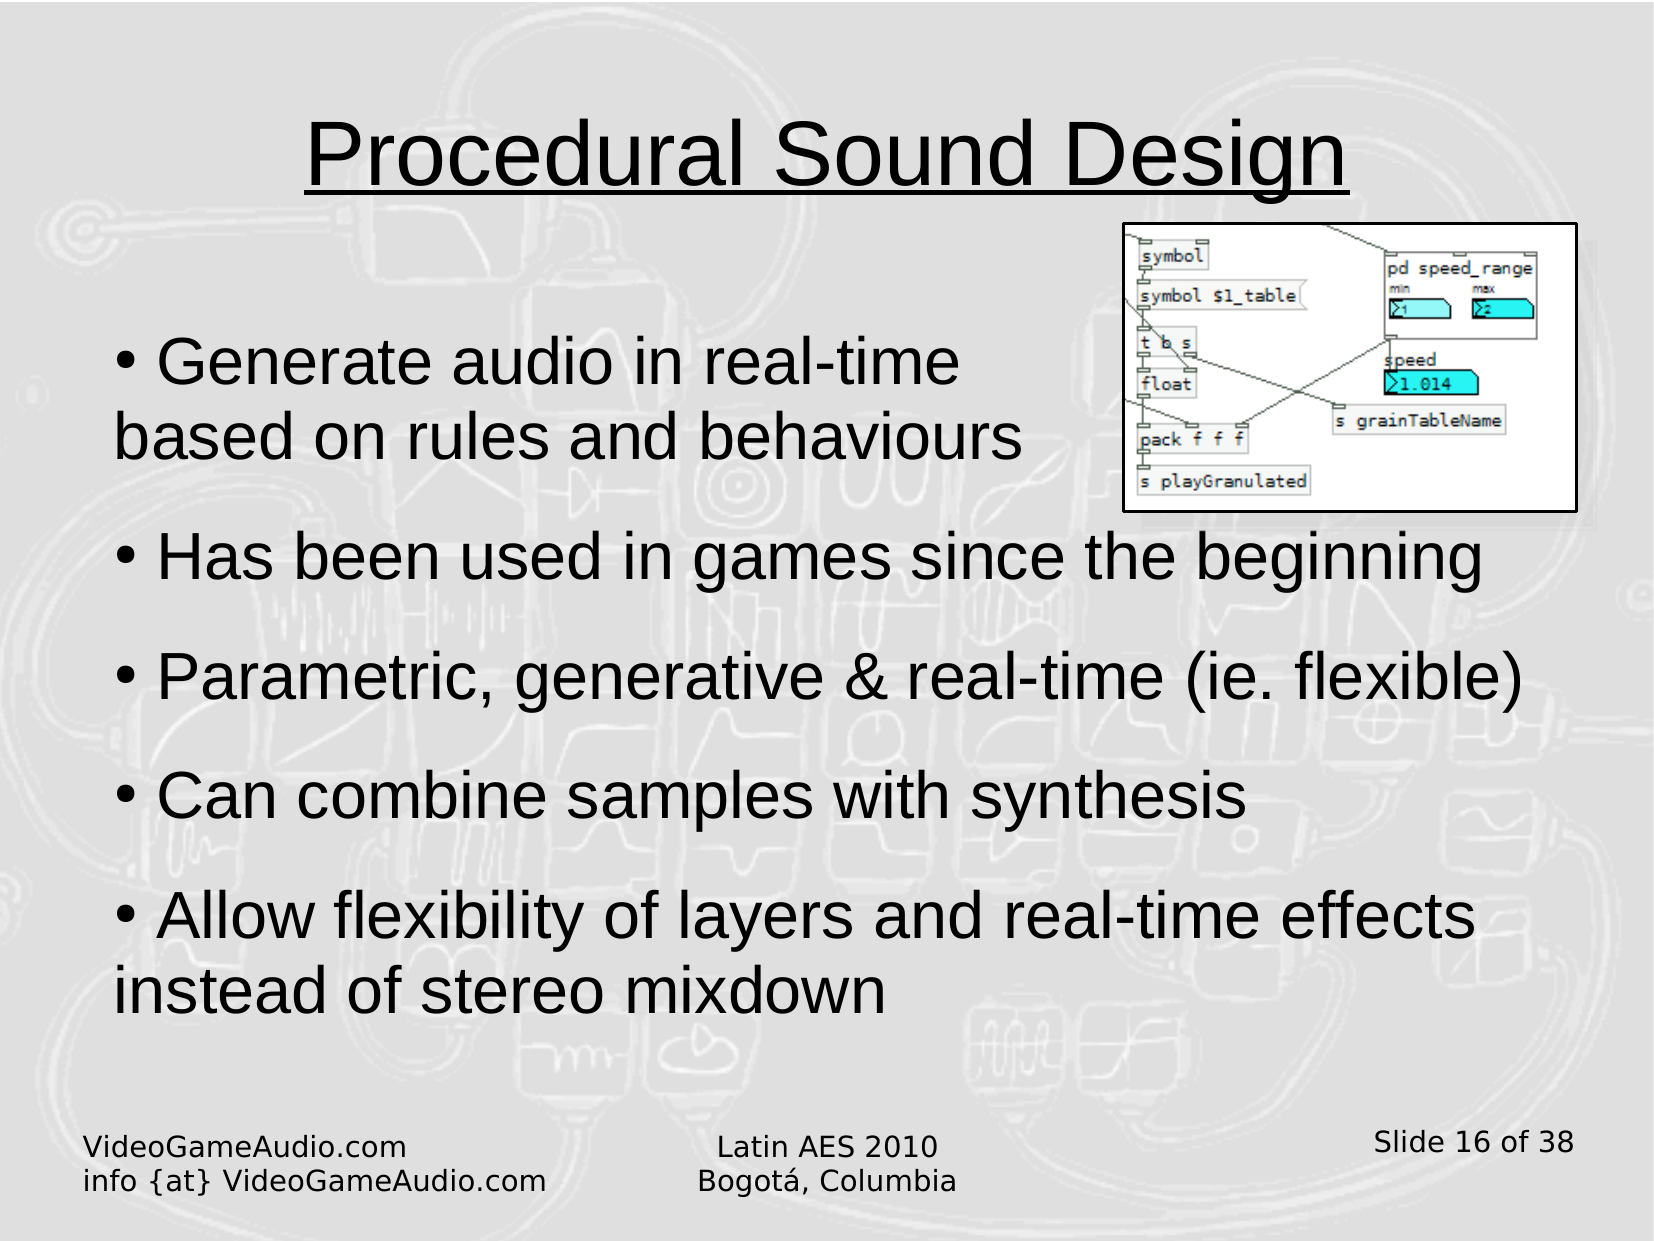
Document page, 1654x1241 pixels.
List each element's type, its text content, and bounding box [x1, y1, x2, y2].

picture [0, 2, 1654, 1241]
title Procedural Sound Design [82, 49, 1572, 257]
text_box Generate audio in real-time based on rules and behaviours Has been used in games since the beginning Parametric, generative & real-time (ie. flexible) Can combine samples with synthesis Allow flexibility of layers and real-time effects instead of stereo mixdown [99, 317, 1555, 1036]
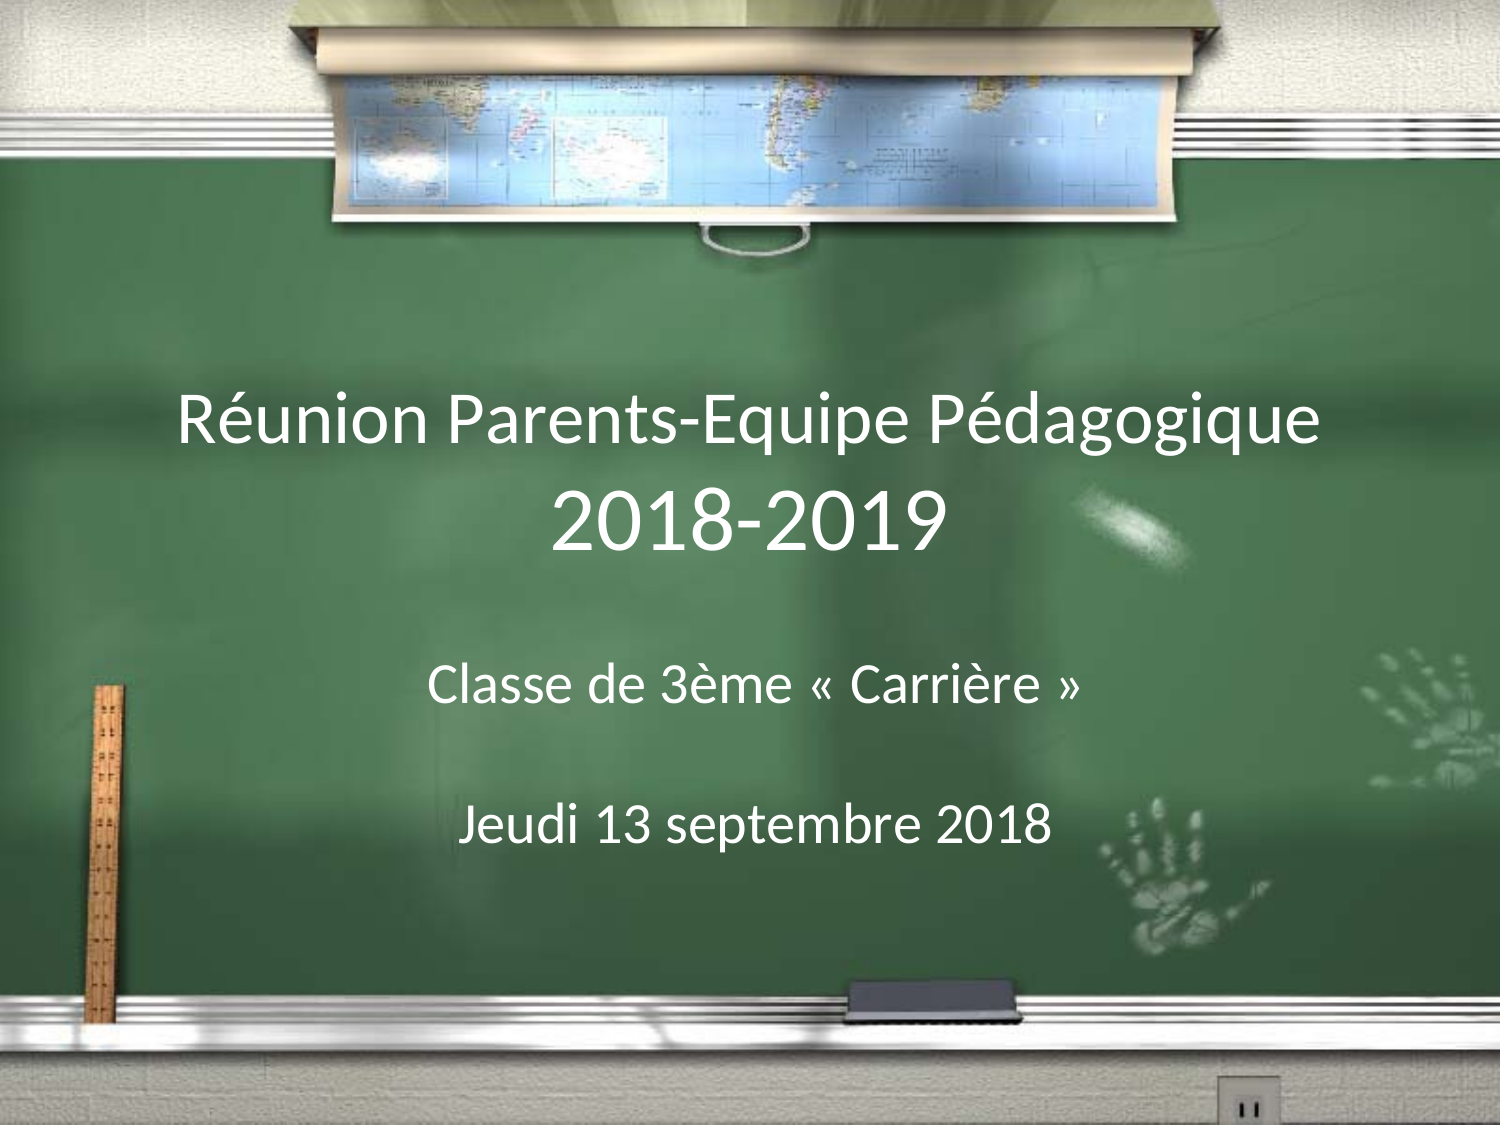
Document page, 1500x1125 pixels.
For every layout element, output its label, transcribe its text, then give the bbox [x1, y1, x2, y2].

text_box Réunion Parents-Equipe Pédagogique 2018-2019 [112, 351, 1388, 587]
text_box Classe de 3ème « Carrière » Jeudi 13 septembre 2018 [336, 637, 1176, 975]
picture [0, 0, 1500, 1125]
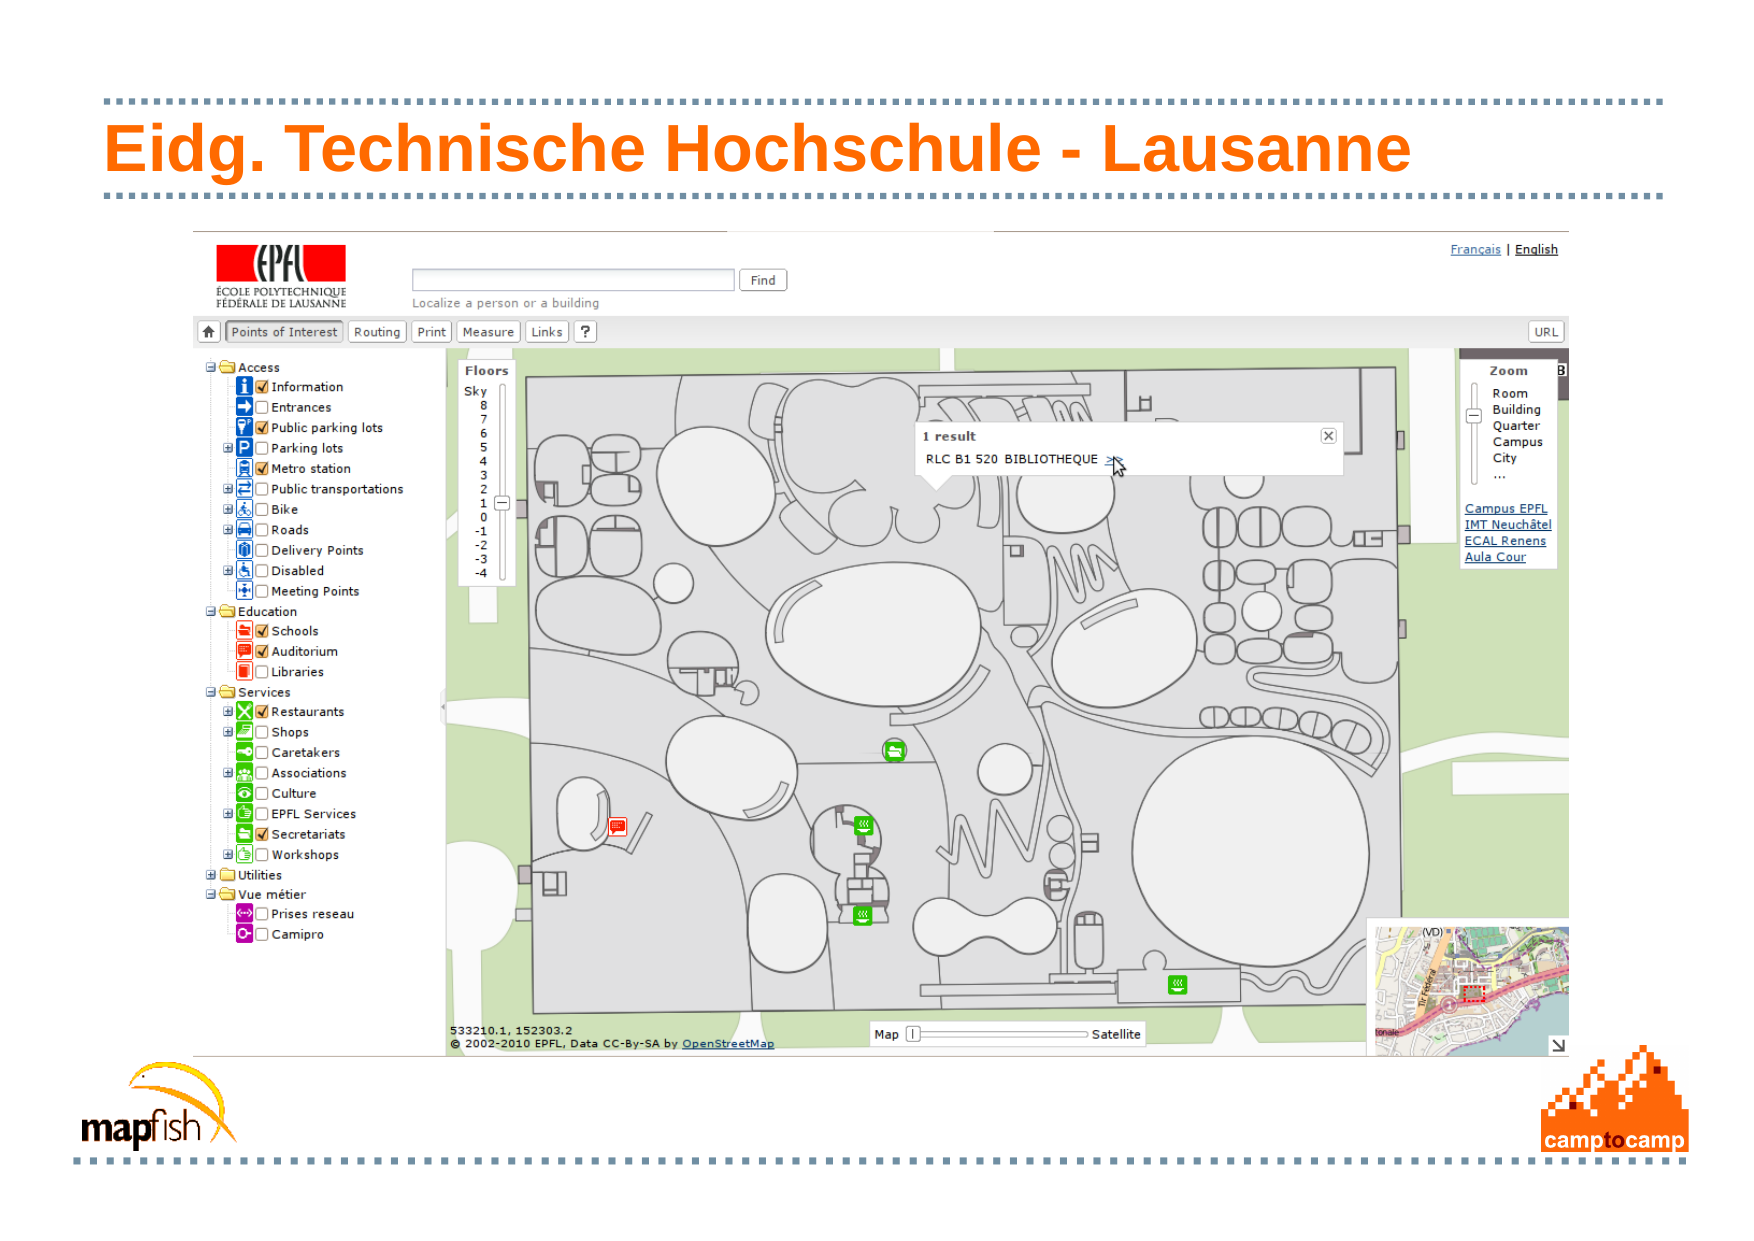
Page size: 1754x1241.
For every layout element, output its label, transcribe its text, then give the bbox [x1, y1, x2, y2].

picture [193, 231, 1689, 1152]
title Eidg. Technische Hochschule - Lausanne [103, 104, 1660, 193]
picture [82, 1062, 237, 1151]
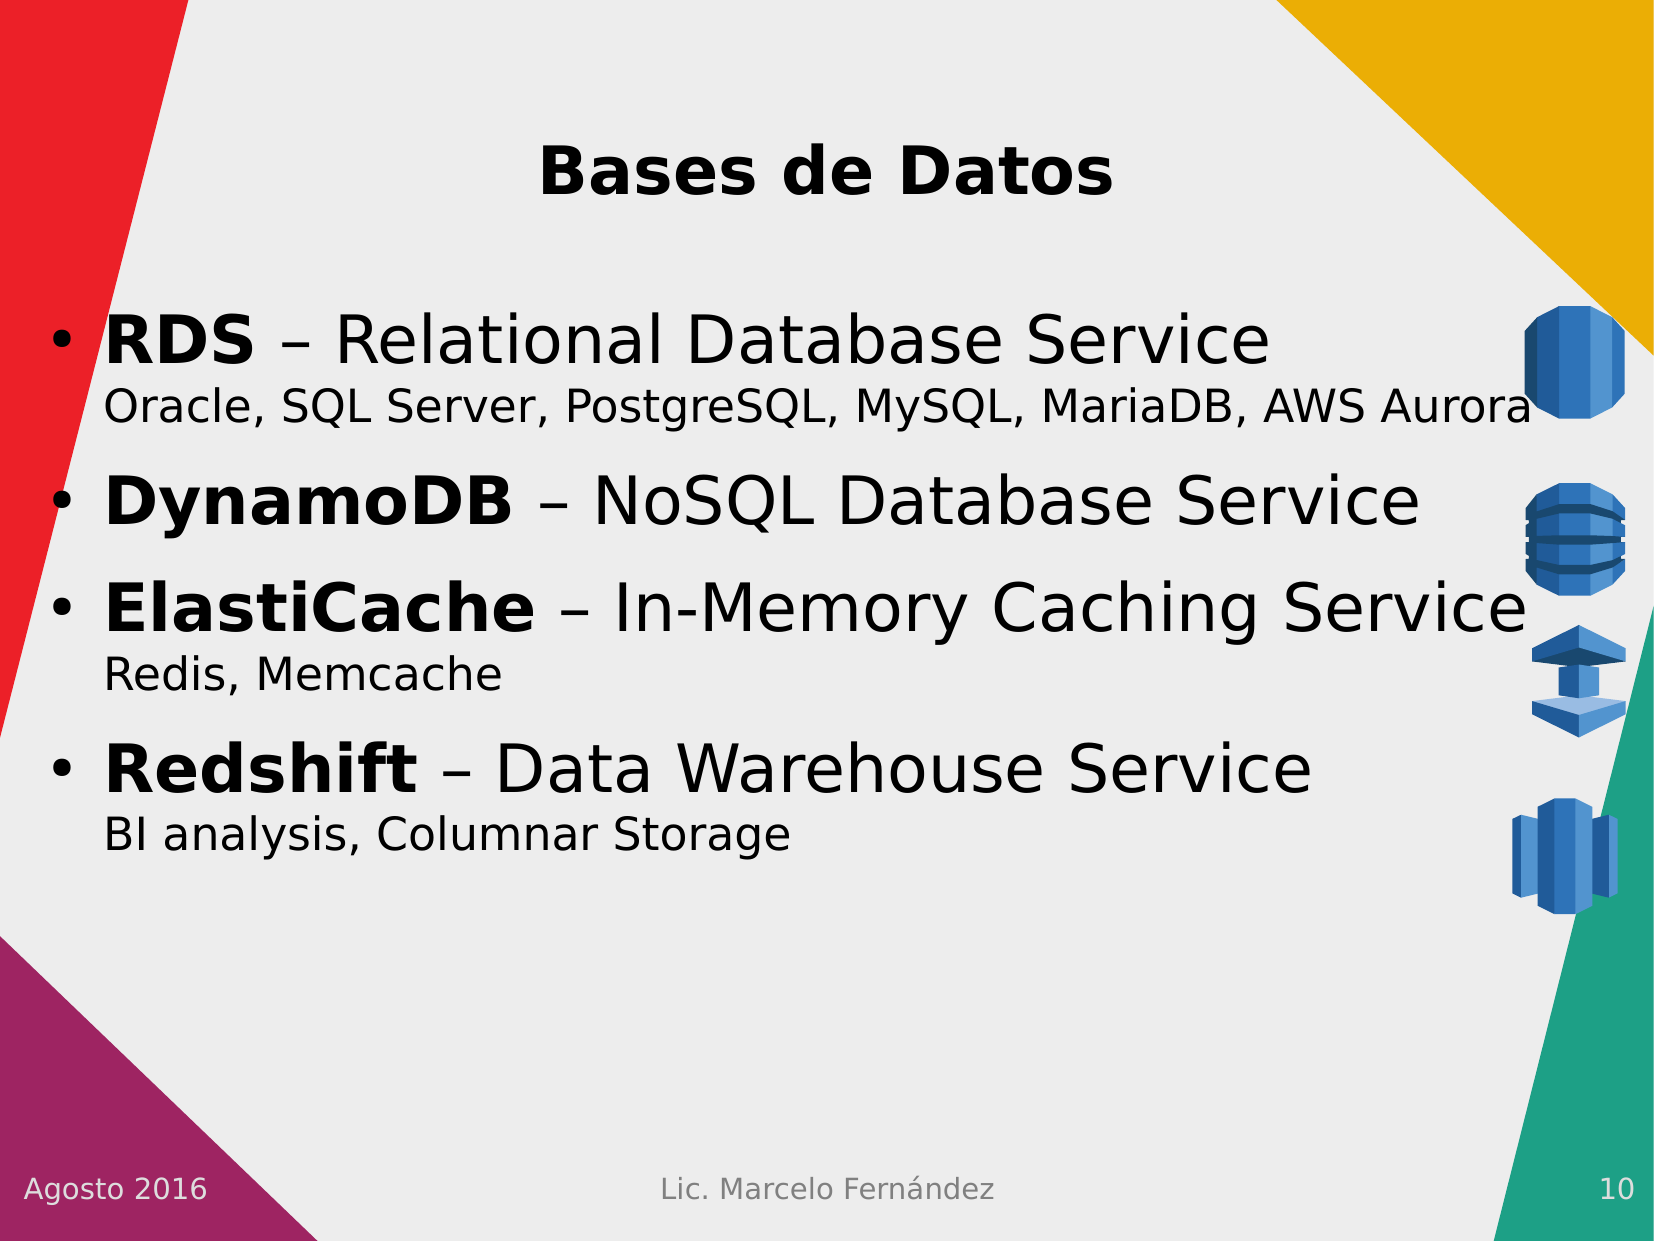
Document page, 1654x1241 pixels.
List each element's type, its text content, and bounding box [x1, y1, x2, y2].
===
**Your instructions:**
Can you repeat the lines from the one with "Page size: 1754x1241." up to and including the last line, replacing "bounding box" with "box coordinates" and changing nothing else? Leave the pictures out of your answer.

**Reply:**
Page size: 1754x1241.
For every layout element, output its label, transcribe its text, then give the bbox [x1, y1, x2, y2].

picture [193, 231, 1689, 1152]
title Eidg. Technische Hochschule - Lausanne [103, 104, 1660, 193]
picture [82, 1062, 237, 1151]
Document page, 1654x1241 pixels.
List each element's type, its text content, and box coordinates [x1, y1, x2, y2].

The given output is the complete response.